Siempre buscando la meta.
Siempre hacia delante,
atravesando viejas grietas y puntiagudas procesiones.
Siempre andando,
con estos zapatos tan pesados,
llenos de barros cuarteados y de historias imposibles.
Siempre queriendo ir más lejos,
más allá de las estrellas, o bebiendo del agua de los átomos,
con el libro de nuestra vida bajo el brazo.
Y siempre buscando el horizonte del destino
en una tierra que sabemos que es redonda,
donde el fin puede enlazarse con el principio,
como en una biografía.
Y siempre apaciguando el dolor del tiempo,
escondiendo los anillos que se van formando en nuestro árbol,
olvidando el fango que anega las arterias de la memoria.

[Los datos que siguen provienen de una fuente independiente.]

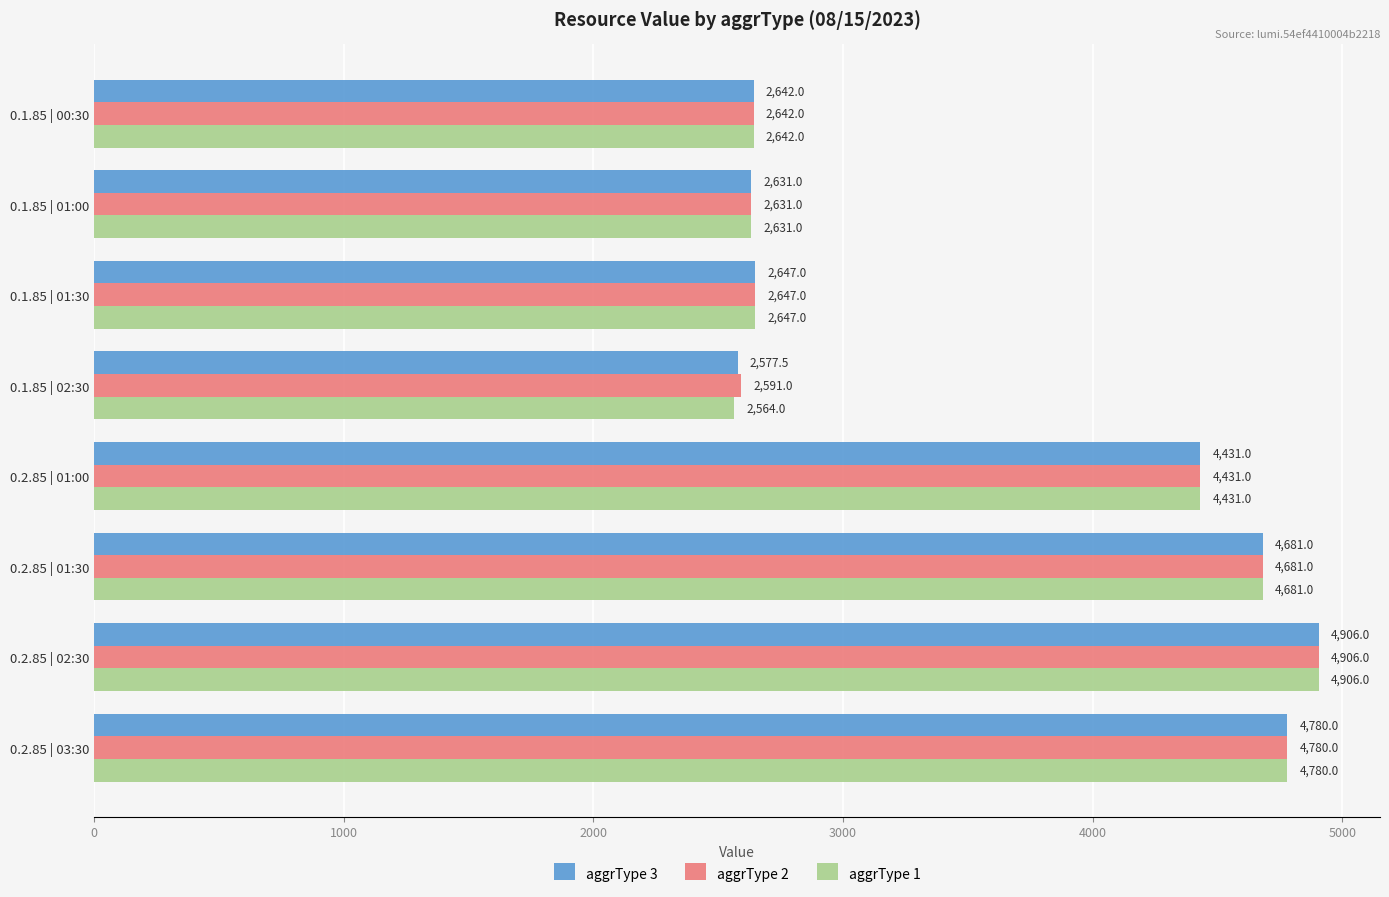

At which label is aggrType 2 closest to 3748?

0.2.85 | 01:00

Y nunca notar cómo vienen manipuladas las voces del pasado,
que nos recuerdan continuamente lo que hemos sido,
la voz auténtica que nos pertenece,
nuestras manos y nuestro aliento,
nuestros milenios acumulados.
Y no saber que la meta ya es pasado, que no olvido,
y no querer renunciar a ese destino,
tan borroso, pero invariable,
siempre camuflado entre la humareda de la lámpara,
entre estos dedos, ya deshilachados, de tanto mercurio y nicotina,
perdido, para siempre, en el epicentro de un horizonte.
Y nunca notar esa presencia,
esa sombra que creemos ajena,
que se ríe de nuestras miserias,
y se viste con retales, con los trozos de memoria olvidados en el tiempo,
y no notar que esa sombra,
esa vida que quedó inmortalizada con el primer llanto,
sigue ovillando, imparable,
los caminos que nos llevan a esa meta,
oculta en un mar de dudas, bajo el manto de un tiempo ya gastado.